Un demi-siècle après sa signature, l’accord franco-algérien de 1968 pourrait bien vivre ses dernières heures.

Un rapport parlementaire français propose d’y mettre fin au nom du « principe d’égalité » entre ressortissants étrangers. Une remise en question qui, au-delà de la technique juridique, touche à un symbole fort des relations entre Paris et Alger.
L’accord de 1968, signé six ans après la fin de la guerre d’Algérie, visait à réguler l’installation des travailleurs algériens en France à une époque où le pays manquait de main-d’œuvre. Ce texte conférait aux Algériens un statut privilégié, différent de celui des autres étrangers.
Ils bénéficient notamment d’un titre de séjour de dix ans délivré plus facilement, ainsi que d’un accès simplifié au regroupement familial : les conjoints et enfants rejoignant un titulaire d’un certificat de résidence obtiennent, eux aussi, un titre valable dix ans dès leur arrivée.

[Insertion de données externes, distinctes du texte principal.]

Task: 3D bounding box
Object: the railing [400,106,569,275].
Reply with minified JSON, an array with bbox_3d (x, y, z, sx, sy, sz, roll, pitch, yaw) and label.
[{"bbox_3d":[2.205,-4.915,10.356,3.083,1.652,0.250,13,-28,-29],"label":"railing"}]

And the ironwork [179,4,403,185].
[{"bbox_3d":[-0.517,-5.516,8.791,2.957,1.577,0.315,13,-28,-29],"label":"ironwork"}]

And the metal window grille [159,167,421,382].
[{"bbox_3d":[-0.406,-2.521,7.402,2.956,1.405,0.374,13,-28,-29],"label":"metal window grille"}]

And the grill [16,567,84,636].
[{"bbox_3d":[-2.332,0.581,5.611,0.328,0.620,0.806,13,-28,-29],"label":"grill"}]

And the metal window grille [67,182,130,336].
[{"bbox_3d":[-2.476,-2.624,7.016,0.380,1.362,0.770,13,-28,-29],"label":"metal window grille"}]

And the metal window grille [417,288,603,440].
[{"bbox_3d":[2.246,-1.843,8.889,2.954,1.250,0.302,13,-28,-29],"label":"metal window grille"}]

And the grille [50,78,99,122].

Un régime dérogatoire considéré à l’époque comme un geste politique et humanitaire envers une population anciennement colonisée et très présente sur le territoire français. Mais pour une partie de la classe politique, ce cadre n’est plus adapté à la réalité contemporaine.
Un rapport qui dénonce une “rupture d’égalité”
Présenté par Mathieu Lefèvre — désormais ministre délégué à la Transition écologique — et Charles Rodwell, deux députés de la majorité présidentielle, le rapport juge cet accord désuet et discriminatoire.
Selon eux, il « crée une rupture d’égalité qui fragilise notre ordre juridique » et représente un « surcoût » pour les finances publiques, évalué à près de 2 milliards d’euros par an, notamment via les prestations sociales et les frais administratifs.
Les auteurs soulignent toutefois que cette estimation reste approximative, faute de données exhaustives disponibles.
Le texte dénonce également l’absence de réciprocité : l’accord ne prévoit aucune disposition équivalente pour les Français vivant en Algérie. « Il n’a d’accord que le nom », tranchent les députés, affirmant qu’il s’apparente davantage à une déclaration unilatérale de la France qu’à un véritable traité bilatéral.
Une “discrimination entre étrangers” au cœur du débat

Le rapport met en avant une problématique juridique sensible : les Algériens sont soumis à des règles distinctes des autres nationalités non européennes, ce qui serait contraire au principe d’égalité devant la loi.
« Cette différenciation entre étrangers n’a plus lieu d’être », affirment les députés, estimant que la dénonciation de l’accord serait possible sans rompre brutalement avec Alger, à condition de procéder par étapes et avec diplomatie.
Cette position rejoint celle exprimée en février dernier dans un rapport du Sénat, qui recommandait déjà d’envisager la fin de l’accord. À droite, des figures comme Bruno Retailleau militent ouvertement pour cette suppression, y voyant une manière de « restaurer la cohérence du droit des étrangers ».
Des répercussions diplomatiques prévisibles
Si cette recommandation venait à être suivie, elle pourrait tendre davantage les relations entre la France et l’Algérie, déjà au plus bas depuis l’été 2024, après la reconnaissance par Paris d’un plan d’autonomie marocain pour le Sahara occidental.
Dans ce contexte, la question migratoire et les privilèges accordés aux Algériens revêtent une dimension hautement politique. La dénonciation de l’accord de 1968 serait perçue à Alger comme une remise en cause d’un pilier historique des liens franco-algériens, risquant d’envenimer encore un dialogue déjà fragile.
Un enjeu humain et politique majeur
Aujourd’hui, près de 650 000 Algériens vivent légalement en France, faisant de cette communauté la plus importante nationalité étrangère du pays. En 2024, les ressortissants algériens occupaient aussi la deuxième place pour les premières délivrances de titres de séjour.